Volume 18, Number 9, January 24, 2002 Issue

Connoisseur Series recital to feature young pianist

Pianist Christopher Taylor has come a long way since age 8, when he came to his piano teacher Julie Bees, armed with the first movement of Beethoven’s "Moonlight" sonata. Bees, now a WSU piano professor, was then a doctoral student at the University of Colorado.

Taylor will perform at 3 p.m. Sunday, Feb. 3, in Wiedemann Recital Hall as part of WSU’s Connoisseur Series.

In the past few years Taylor has emerged as one of the nation’s foremost young musicians. Audiences and critics alike hail the intensity and artistry he brings to the works of masters ranging from Bach and Beethoven to Boulez and Bolcom.

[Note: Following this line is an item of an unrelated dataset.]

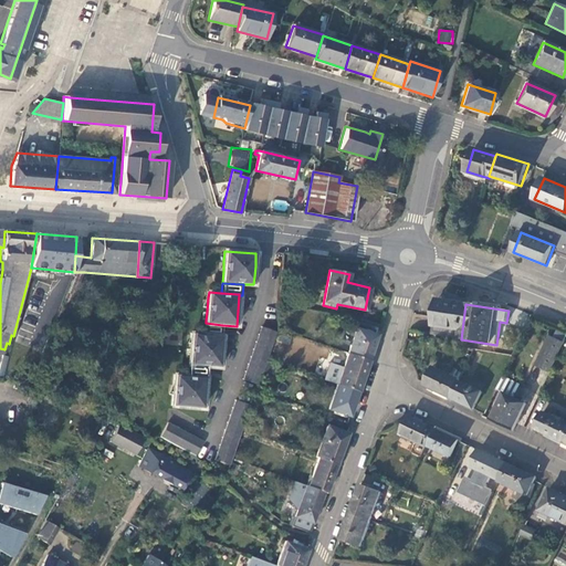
[(18,336),(30,341),(34,327),(22,323),(18,336)]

The Washington Post, for instance, deems Taylor "one of the most impressive young pianists on the horizon today."

His program includes works by Ludwig van Beethoven, Olivier Messiaen and Robert Schumann.

Numerous awards have confirmed Taylor’s high standing in the musical world. He was named an American Pianists’ Association Fellow for 2000. He also received an Avery Fischer Career Grant in 1996 and the bronze medal in the 1993 Van Cliburn International Piano Competition (where he was the first American to receive such high recognition in 12 years). In 1990 he took first prize in the William Kapell International Piano Competition and also became one of the first recipients of the Irving Gilmore Young Artists’ Award.

In recent seasons Taylor has performed in France, Korea, Spain, the Philippines, and the Caribbean. In the United States he has appeared with such orchestras as the New York Philharmonic, Los Angeles Philharmonic, Detroit Symphony, St. Louis Symphony, Atlanta Symphony, Houston Symphony, Utah Symphony and Boston Pops, and has toured with the Polish Chamber Philharmonic.

As a soloist he has performed in such venues as New York’s Carnegie and Alice Tully Halls, Washington’s Kennedy Center, and dozens of others. His most recent recording features works by present-day American composers William Bolcom and Derek Bermel.

Taylor says he owes much of his success to several outstanding teachers, including Russell Sherman, Maria Curcio-Diamand, Francisco Aybar, and Bees. In addition to performing, he is currently assistant professor of piano performance at the University of Wisconsin in Madison. His extra-musical activities include mathematics (in which he received a summa cum laude degree from Harvard University in 1992), philosophy, computing, linguistics, and biking.